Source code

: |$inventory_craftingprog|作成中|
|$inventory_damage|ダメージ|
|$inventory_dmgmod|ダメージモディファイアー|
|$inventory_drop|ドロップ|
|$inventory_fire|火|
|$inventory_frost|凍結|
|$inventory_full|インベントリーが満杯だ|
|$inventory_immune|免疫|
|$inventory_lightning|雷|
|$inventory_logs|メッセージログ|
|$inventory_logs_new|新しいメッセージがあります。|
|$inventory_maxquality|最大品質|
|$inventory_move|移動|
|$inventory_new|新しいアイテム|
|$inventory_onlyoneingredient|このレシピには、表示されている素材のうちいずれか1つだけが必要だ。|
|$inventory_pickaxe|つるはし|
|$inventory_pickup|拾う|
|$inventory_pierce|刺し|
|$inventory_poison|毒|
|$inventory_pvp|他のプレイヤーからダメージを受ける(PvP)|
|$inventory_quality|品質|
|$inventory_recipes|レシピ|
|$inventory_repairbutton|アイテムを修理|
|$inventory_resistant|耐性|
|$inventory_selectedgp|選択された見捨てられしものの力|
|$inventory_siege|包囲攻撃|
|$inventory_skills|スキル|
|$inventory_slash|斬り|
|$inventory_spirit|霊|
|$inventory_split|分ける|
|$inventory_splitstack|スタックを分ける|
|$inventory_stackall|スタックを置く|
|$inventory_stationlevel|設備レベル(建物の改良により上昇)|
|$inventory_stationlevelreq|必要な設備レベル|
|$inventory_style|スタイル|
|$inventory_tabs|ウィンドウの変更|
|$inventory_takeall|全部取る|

+===+

#### [Task brief]
A faithful copy of every record is required; output it in full.

#### [Task answer]
Source code

: |$inventory_craftingprog|作成中|
|$inventory_damage|ダメージ|
|$inventory_dmgmod|ダメージモディファイアー|
|$inventory_drop|ドロップ|
|$inventory_fire|火|
|$inventory_frost|凍結|
|$inventory_full|インベントリーが満杯だ|
|$inventory_immune|免疫|
|$inventory_lightning|雷|
|$inventory_logs|メッセージログ|
|$inventory_logs_new|新しいメッセージがあります。|
|$inventory_maxquality|最大品質|
|$inventory_move|移動|
|$inventory_new|新しいアイテム|
|$inventory_onlyoneingredient|このレシピには、表示されている素材のうちいずれか1つだけが必要だ。|
|$inventory_pickaxe|つるはし|
|$inventory_pickup|拾う|
|$inventory_pierce|刺し|
|$inventory_poison|毒|
|$inventory_pvp|他のプレイヤーからダメージを受ける(PvP)|
|$inventory_quality|品質|
|$inventory_recipes|レシピ|
|$inventory_repairbutton|アイテムを修理|
|$inventory_resistant|耐性|
|$inventory_selectedgp|選択された見捨てられしものの力|
|$inventory_siege|包囲攻撃|
|$inventory_skills|スキル|
|$inventory_slash|斬り|
|$inventory_spirit|霊|
|$inventory_split|分ける|
|$inventory_splitstack|スタックを分ける|
|$inventory_stackall|スタックを置く|
|$inventory_stationlevel|設備レベル(建物の改良により上昇)|
|$inventory_stationlevelreq|必要な設備レベル|
|$inventory_style|スタイル|
|$inventory_tabs|ウィンドウの変更|
|$inventory_takeall|全部取る|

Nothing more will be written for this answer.